This is the second post in a three-part series designed to provide a summary of some of the GDPR features that are likely to have the most substantial impact on healthcare/life science related businesses. (Links for Part One and Part Three)
New General Features of the GDPR
Some of the GDPR general features may be of particular interest for companies in the healthcare/life science sectors.
One Stop Shop
Until now, groups of companies established in Europe had to deal with as many Data Protection Authorities as countries where they were operating. The GDPR set up the so-called one-stop shop mechanism, which is aimed at simplifying the life of businesses. Indeed, a company established in more than one Member State will have to indicate its main establishment to the Supervisory Authority (formerly called Data Protection Authority) where its main establishment is located and will be in touch with such sole Supervisory Authority, called the “Lead Supervisory Authority”, for all its data protection issues in Europe (Article 56).
For the data controller (i.e., the entity that makes the decisions), the main establishment should be the place where the decisions on the purposes and means of the processing of personal data are taken. For the data processor (i.e., the entity that processes the data on behalf of someone else), the main establishment should be the place of its central administration in the EU. This is clearly a more business-friendly provision.
On the other hand, European citizens will be allowed to lodge a complaint not only with the Lead Supervisory Authority designated by the data controller but with the Supervisory Authority in any Member State. The idea behind that is to provide individuals with effective means of redress.

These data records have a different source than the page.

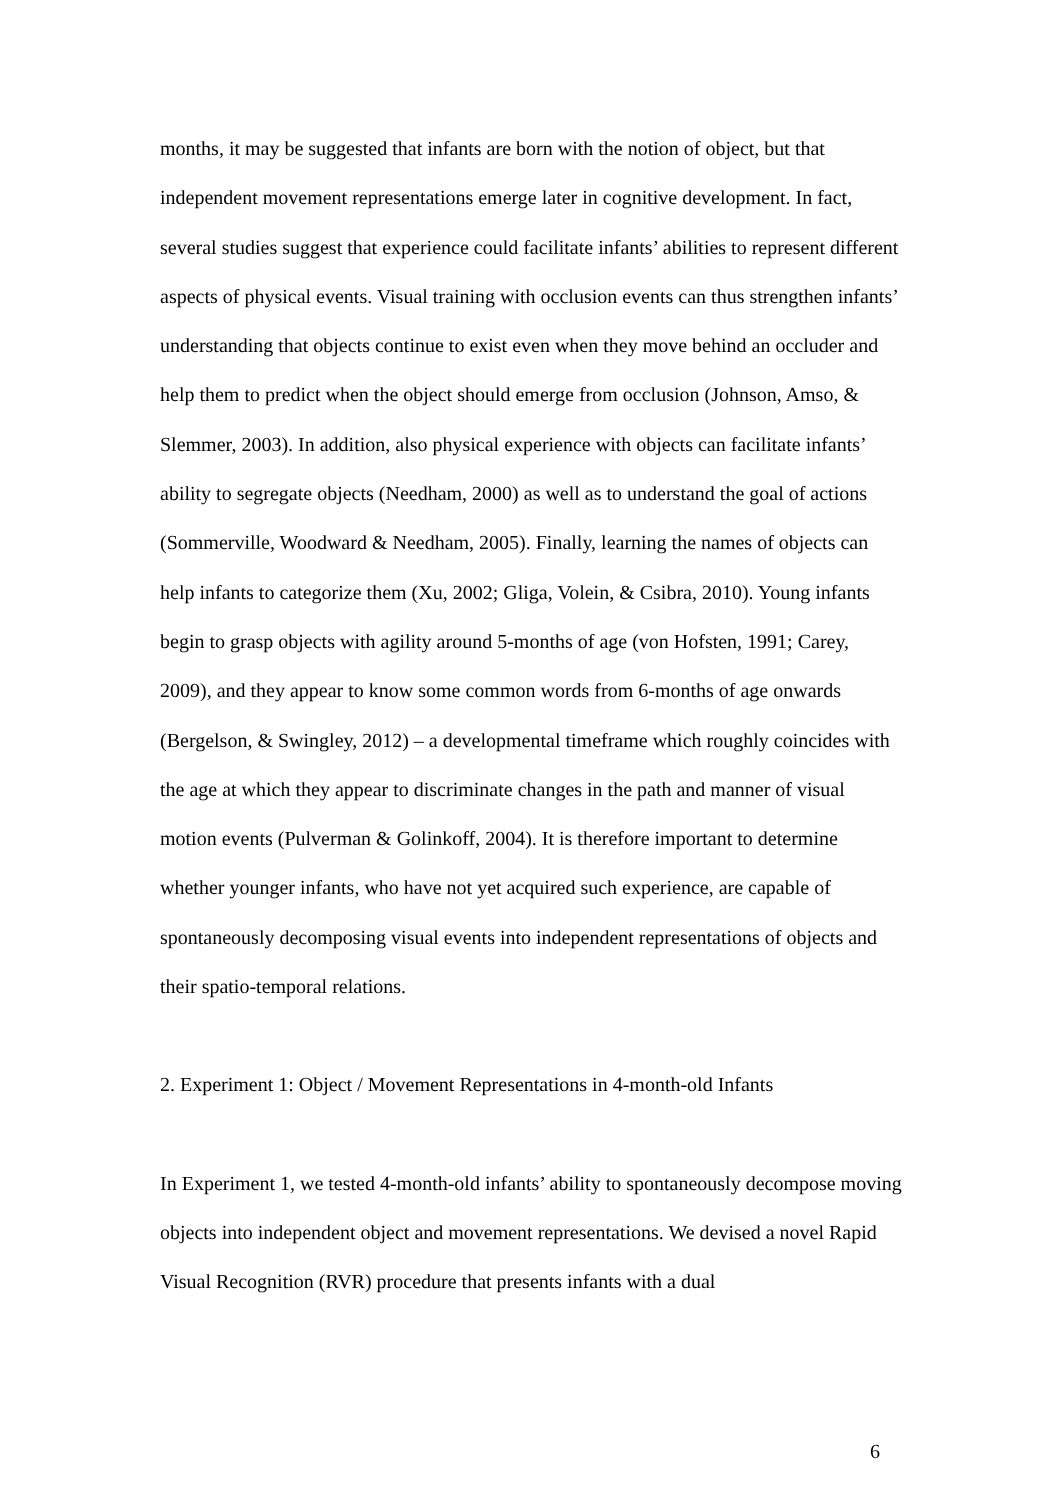months, it may be suggested that infants are born with the notion of object, but that independent movement representations emerge later in cognitive development. In fact, several studies suggest that experience could facilitate infants’ abilities to represent different aspects of physical events. Visual training with occlusion events can thus strengthen infants’ understanding that objects continue to exist even when they move behind an occluder and help them to predict when the object should emerge from occlusion (Johnson, Amso, & Slemmer, 2003). In addition, also physical experience with objects can facilitate infants’ ability to segregate objects (Needham, 2000) as well as to understand the goal of actions (Sommerville, Woodward & Needham, 2005). Finally, learning the names of objects can help infants to categorize them (Xu, 2002; Gliga, Volein, & Csibra, 2010). Young infants begin to grasp objects with agility around 5-months of age (von Hofsten, 1991; Carey, 2009), and they appear to know some common words from 6-months of age onwards (Bergelson, & Swingley, 2012) – a developmental timeframe which roughly coincides with the age at which they appear to discriminate changes in the path and manner of visual motion events (Pulverman & Golinkoff, 2004). It is therefore important to determine whether younger infants, who have not yet acquired such experience, are capable of spontaneously decomposing visual events into independent representations of objects and their spatio-temporal relations.
2. Experiment 1: Object / Movement Representations in 4-month-old Infants
In Experiment 1, we tested 4-month-old infants’ ability to spontaneously decompose moving objects into independent object and movement representations. We devised a novel Rapid Visual Recognition (RVR) procedure that presents infants with a dual
6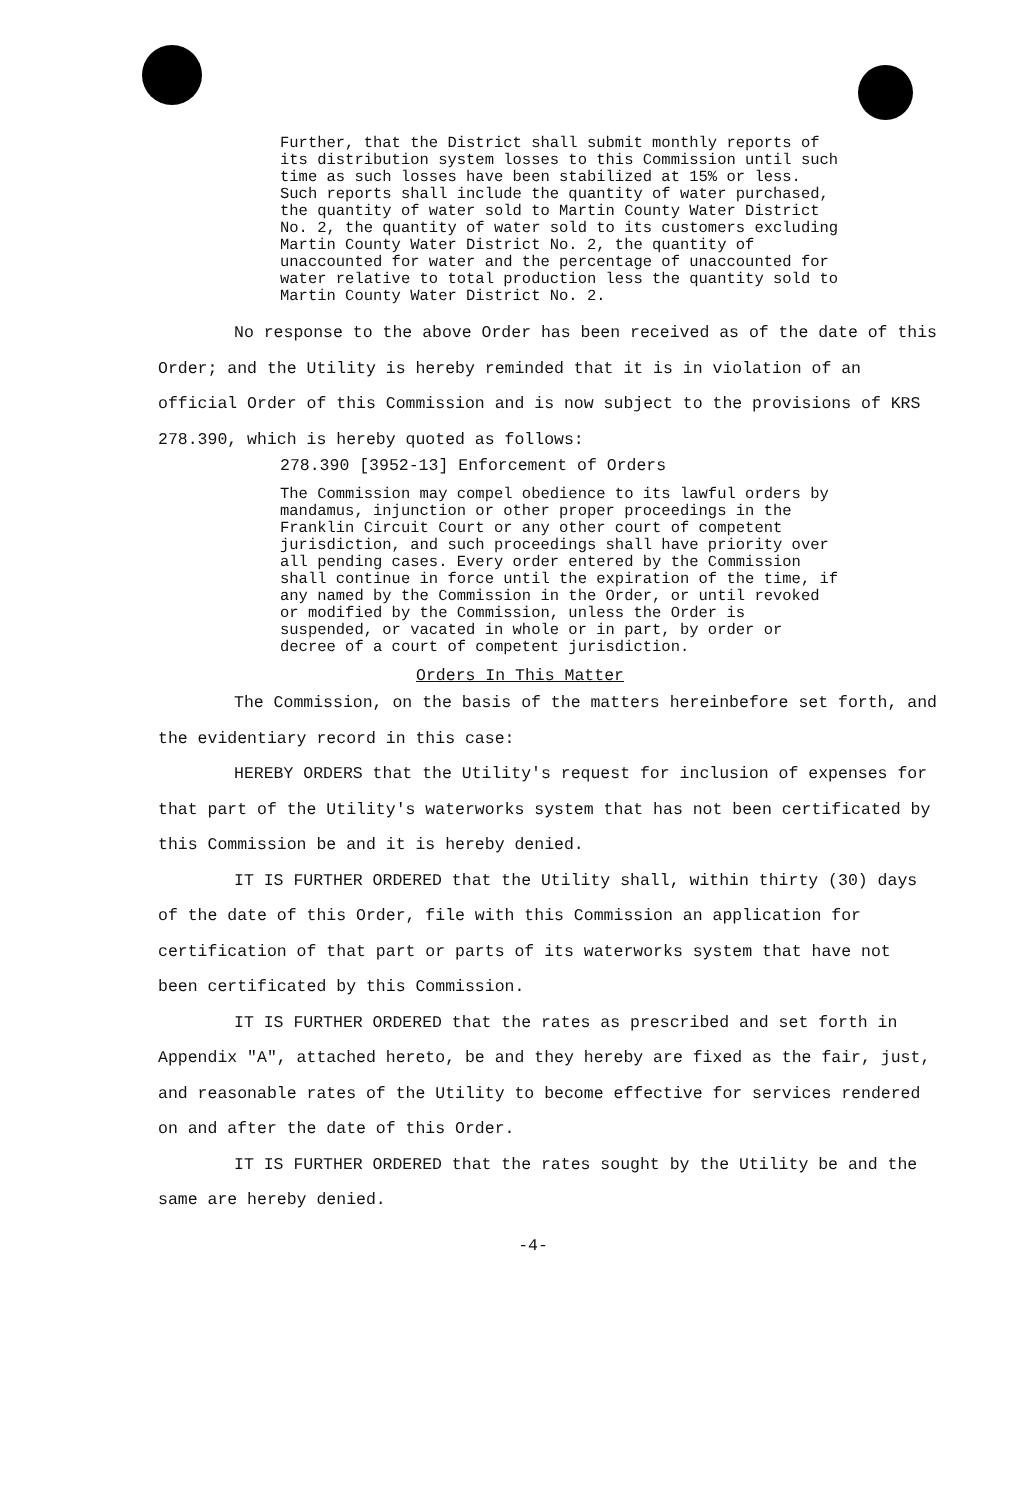Further, that the District shall submit monthly reports of its distribution system losses to this Commission until such time as such losses have been stabilized at 15% or less. Such reports shall include the quantity of water purchased, the quantity of water sold to Martin County Water District No. 2, the quantity of water sold to its customers excluding Martin County Water District No. 2, the quantity of unaccounted for water and the percentage of unaccounted for water relative to total production less the quantity sold to Martin County Water District No. 2.
No response to the above Order has been received as of the date of this Order; and the Utility is hereby reminded that it is in violation of an official Order of this Commission and is now subject to the provisions of KRS 278.390, which is hereby quoted as follows:
278.390 [3952-13] Enforcement of Orders
The Commission may compel obedience to its lawful orders by mandamus, injunction or other proper proceedings in the Franklin Circuit Court or any other court of competent jurisdiction, and such proceedings shall have priority over all pending cases. Every order entered by the Commission shall continue in force until the expiration of the time, if any named by the Commission in the Order, or until revoked or modified by the Commission, unless the Order is suspended, or vacated in whole or in part, by order or decree of a court of competent jurisdiction.
Orders In This Matter
The Commission, on the basis of the matters hereinbefore set forth, and the evidentiary record in this case:
HEREBY ORDERS that the Utility's request for inclusion of expenses for that part of the Utility's waterworks system that has not been certificated by this Commission be and it is hereby denied.
IT IS FURTHER ORDERED that the Utility shall, within thirty (30) days of the date of this Order, file with this Commission an application for certification of that part or parts of its waterworks system that have not been certificated by this Commission.
IT IS FURTHER ORDERED that the rates as prescribed and set forth in Appendix "A", attached hereto, be and they hereby are fixed as the fair, just, and reasonable rates of the Utility to become effective for services rendered on and after the date of this Order.
IT IS FURTHER ORDERED that the rates sought by the Utility be and the same are hereby denied.
-4-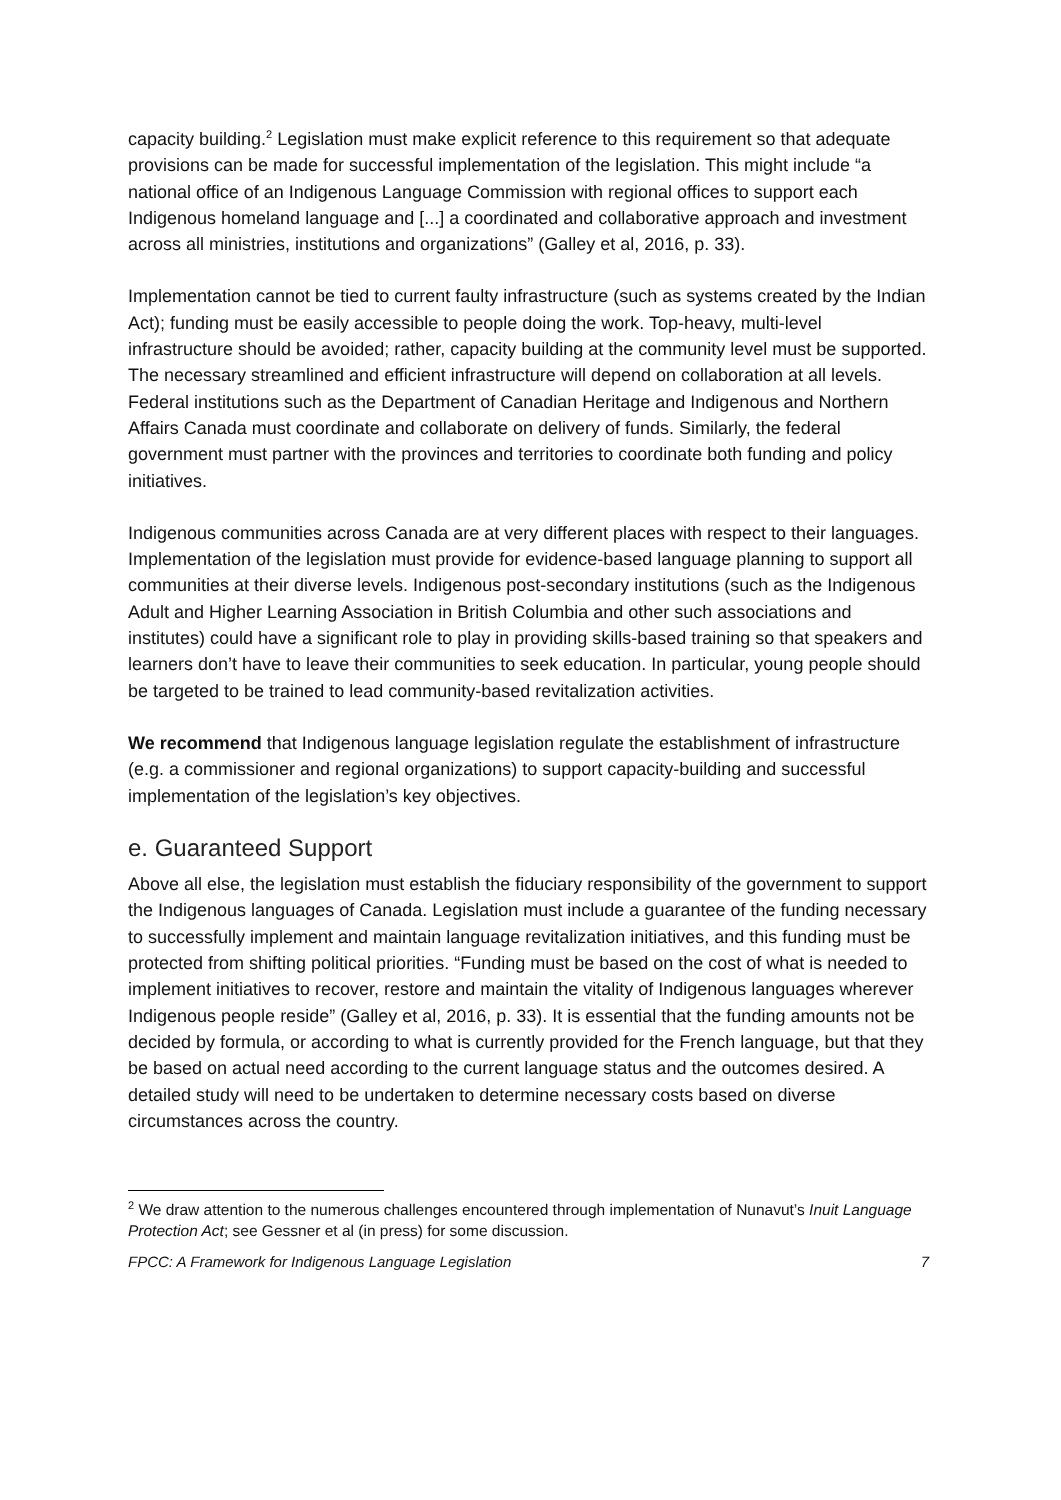capacity building.<sup>2</sup> Legislation must make explicit reference to this requirement so that adequate provisions can be made for successful implementation of the legislation. This might include “a national office of an Indigenous Language Commission with regional offices to support each Indigenous homeland language and [...] a coordinated and collaborative approach and investment across all ministries, institutions and organizations” (Galley et al, 2016, p. 33).
Implementation cannot be tied to current faulty infrastructure (such as systems created by the Indian Act); funding must be easily accessible to people doing the work. Top-heavy, multi-level infrastructure should be avoided; rather, capacity building at the community level must be supported. The necessary streamlined and efficient infrastructure will depend on collaboration at all levels. Federal institutions such as the Department of Canadian Heritage and Indigenous and Northern Affairs Canada must coordinate and collaborate on delivery of funds. Similarly, the federal government must partner with the provinces and territories to coordinate both funding and policy initiatives.
Indigenous communities across Canada are at very different places with respect to their languages. Implementation of the legislation must provide for evidence-based language planning to support all communities at their diverse levels. Indigenous post-secondary institutions (such as the Indigenous Adult and Higher Learning Association in British Columbia and other such associations and institutes) could have a significant role to play in providing skills-based training so that speakers and learners don’t have to leave their communities to seek education. In particular, young people should be targeted to be trained to lead community-based revitalization activities.
We recommend that Indigenous language legislation regulate the establishment of infrastructure (e.g. a commissioner and regional organizations) to support capacity-building and successful implementation of the legislation’s key objectives.
e. Guaranteed Support
Above all else, the legislation must establish the fiduciary responsibility of the government to support the Indigenous languages of Canada. Legislation must include a guarantee of the funding necessary to successfully implement and maintain language revitalization initiatives, and this funding must be protected from shifting political priorities. “Funding must be based on the cost of what is needed to implement initiatives to recover, restore and maintain the vitality of Indigenous languages wherever Indigenous people reside” (Galley et al, 2016, p. 33). It is essential that the funding amounts not be decided by formula, or according to what is currently provided for the French language, but that they be based on actual need according to the current language status and the outcomes desired. A detailed study will need to be undertaken to determine necessary costs based on diverse circumstances across the country.
<sup>2</sup> We draw attention to the numerous challenges encountered through implementation of Nunavut’s Inuit Language Protection Act; see Gessner et al (in press) for some discussion.
FPCC: A Framework for Indigenous Language Legislation 7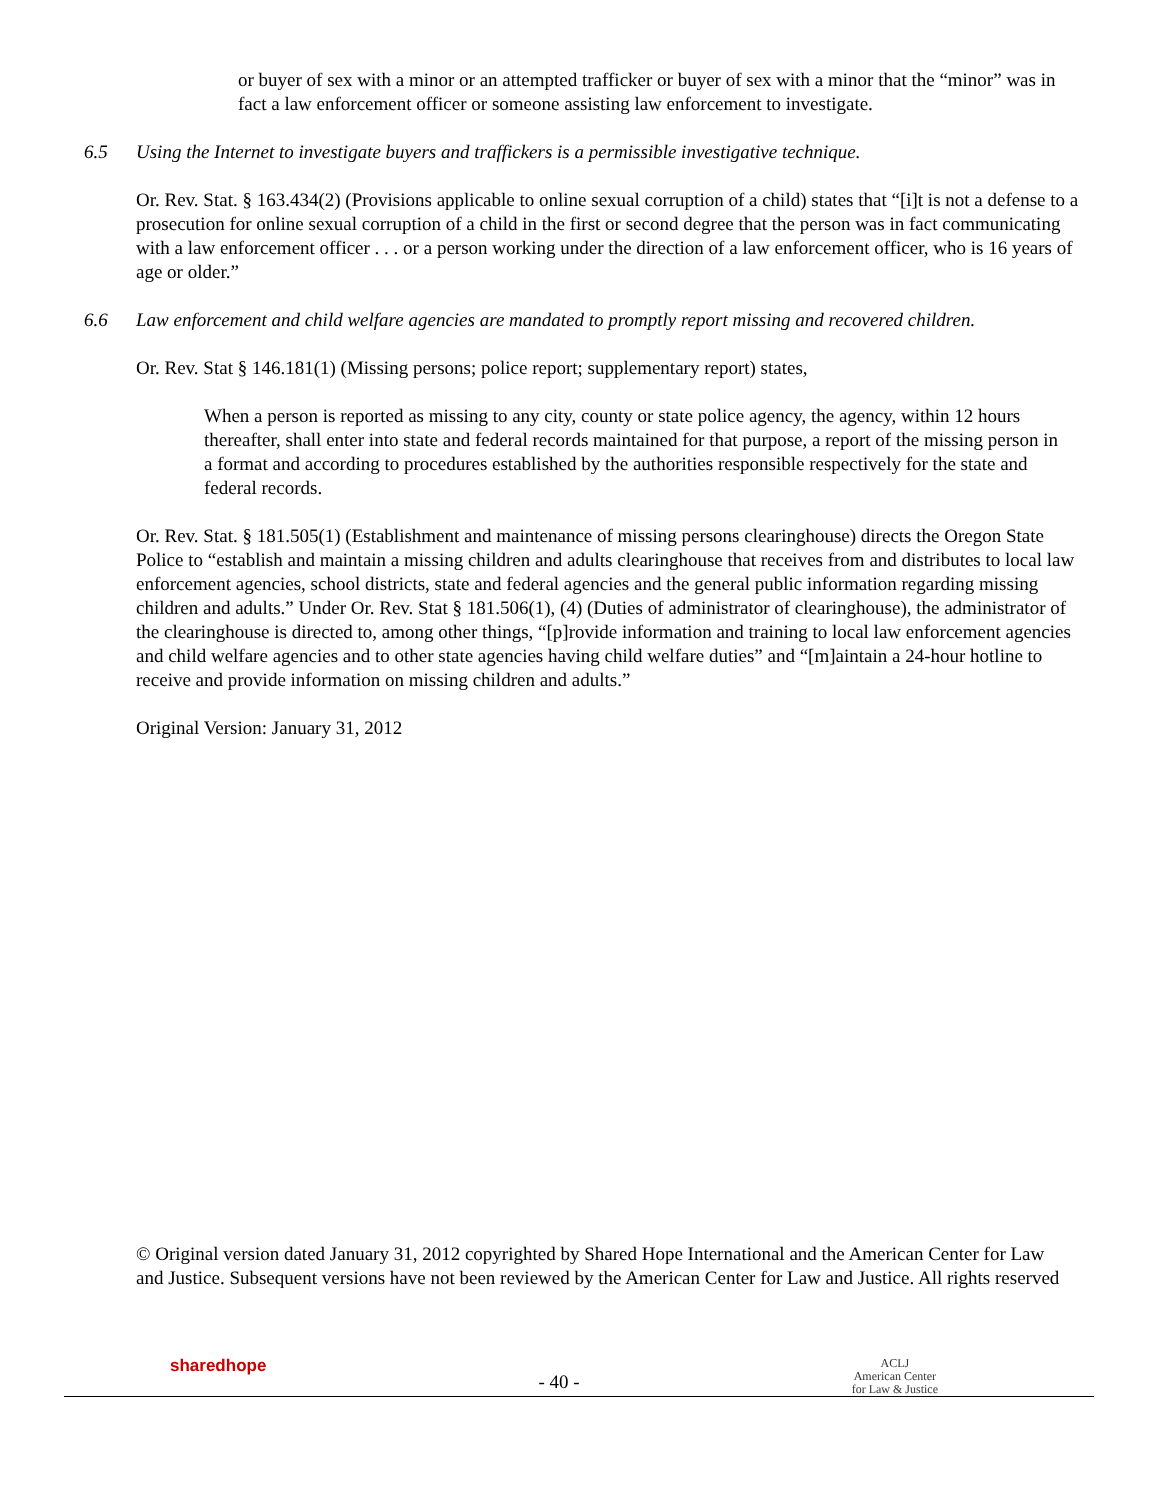or buyer of sex with a minor or an attempted trafficker or buyer of sex with a minor that the “minor” was in fact a law enforcement officer or someone assisting law enforcement to investigate.
6.5 Using the Internet to investigate buyers and traffickers is a permissible investigative technique.
Or. Rev. Stat. § 163.434(2) (Provisions applicable to online sexual corruption of a child) states that “[i]t is not a defense to a prosecution for online sexual corruption of a child in the first or second degree that the person was in fact communicating with a law enforcement officer . . . or a person working under the direction of a law enforcement officer, who is 16 years of age or older.”
6.6 Law enforcement and child welfare agencies are mandated to promptly report missing and recovered children.
Or. Rev. Stat § 146.181(1) (Missing persons; police report; supplementary report) states,
When a person is reported as missing to any city, county or state police agency, the agency, within 12 hours thereafter, shall enter into state and federal records maintained for that purpose, a report of the missing person in a format and according to procedures established by the authorities responsible respectively for the state and federal records.
Or. Rev. Stat. § 181.505(1) (Establishment and maintenance of missing persons clearinghouse) directs the Oregon State Police to “establish and maintain a missing children and adults clearinghouse that receives from and distributes to local law enforcement agencies, school districts, state and federal agencies and the general public information regarding missing children and adults.” Under Or. Rev. Stat § 181.506(1), (4) (Duties of administrator of clearinghouse), the administrator of the clearinghouse is directed to, among other things, “[p]rovide information and training to local law enforcement agencies and child welfare agencies and to other state agencies having child welfare duties” and “[m]aintain a 24-hour hotline to receive and provide information on missing children and adults.”
Original Version: January 31, 2012
© Original version dated January 31, 2012 copyrighted by Shared Hope International and the American Center for Law and Justice. Subsequent versions have not been reviewed by the American Center for Law and Justice. All rights reserved
sharedhope
- 40 -
ACLJ
American Center
for Law & Justice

In practice for example, a US healthcare/life science company that has its European headquarters in France will have to deal with the French Supervisory Authority for general data protection matters, but individuals could sue it in the courts of their own Member State.
Appointment of Data Protection Officers (“DPOs”)
It is now mandatory for companies to appoint a DPO where its core activities consist of processing operations which require regular and systematic monitoring of data subjects on a large scale or processing on a large scale of sensitive data (Section 4).
The GDPR does not define what constitutes a processing on a large scale, but the Article 29 Working Party (the “WP29”) issued useful guidelines on DPOs. According to the WP29, it is not possible to give a precise number, though it recommends that the following factors be considered:
- The number of data subjects concerned – either as a specific number or as a proportion of the relevant population
- The volume of data and/or the range of different data items being processed
- The duration, or permanence, of the data processing activity
- The geographical extent of the processing activity
For example, according to the WP29, the processing of patient data in the regular course of business by a hospital is “large scale” but the processing of patient data by an individual physician is not.
Concerning the responsibilities of DPOs, at a minimum they include: informing the company and its employees on their obligations with respect to data protection law, monitoring the company’s compliance, monitoring privacy impact assessments, cooperating with supervisory authorities and handling data subjects’ inquiries.
A DPO may be appointed within the company and carry out other tasks as well (as long as there are no conflicts of interest), but the GDPR requires that DPOs must perform their duties and tasks in an independent manner and with a sufficient degree of autonomy. It means that DPOs must not be instructed how to deal with a matter or whether to consult the Supervisory Authority.
Data Breach Notification
The GDPR introduces a new obligation for companies to notify data breaches to the appropriate Supervisory Authority within 72 hours. And the notification must be documented. Companies will also have to notify the data breaches in question to the affected individuals without undue delay “when the personal data breach is likely to result in a high risk to the rights and freedoms of natural persons” (Article 34).
This “high risk” is not defined in the GDPR. In our opinion, it will have to be assessed on a case by case basis and the sensitivity of the personal data should be taken into account.
Data Protection Impact Assessment (DPIA)
A DPIA is a process designed to describe the processing of personal data, assess the necessity and proportionality of a processing and to help manage the risks to the rights and freedoms of individuals resulting from the processing.
These assessments are mandatory where a type of processing is likely to result in a high risk to the rights and freedoms of individuals. In particular, it must be carried out where personal data processing involves a “the processing on a large scale of [sensitive data] i.e. including health data (Article 35).
This new obligation is worth mentioning because it will most likely become a frequent task for those healthcare/life science companies which process a large amount of health data. It may become a heavy process that they should prepare for.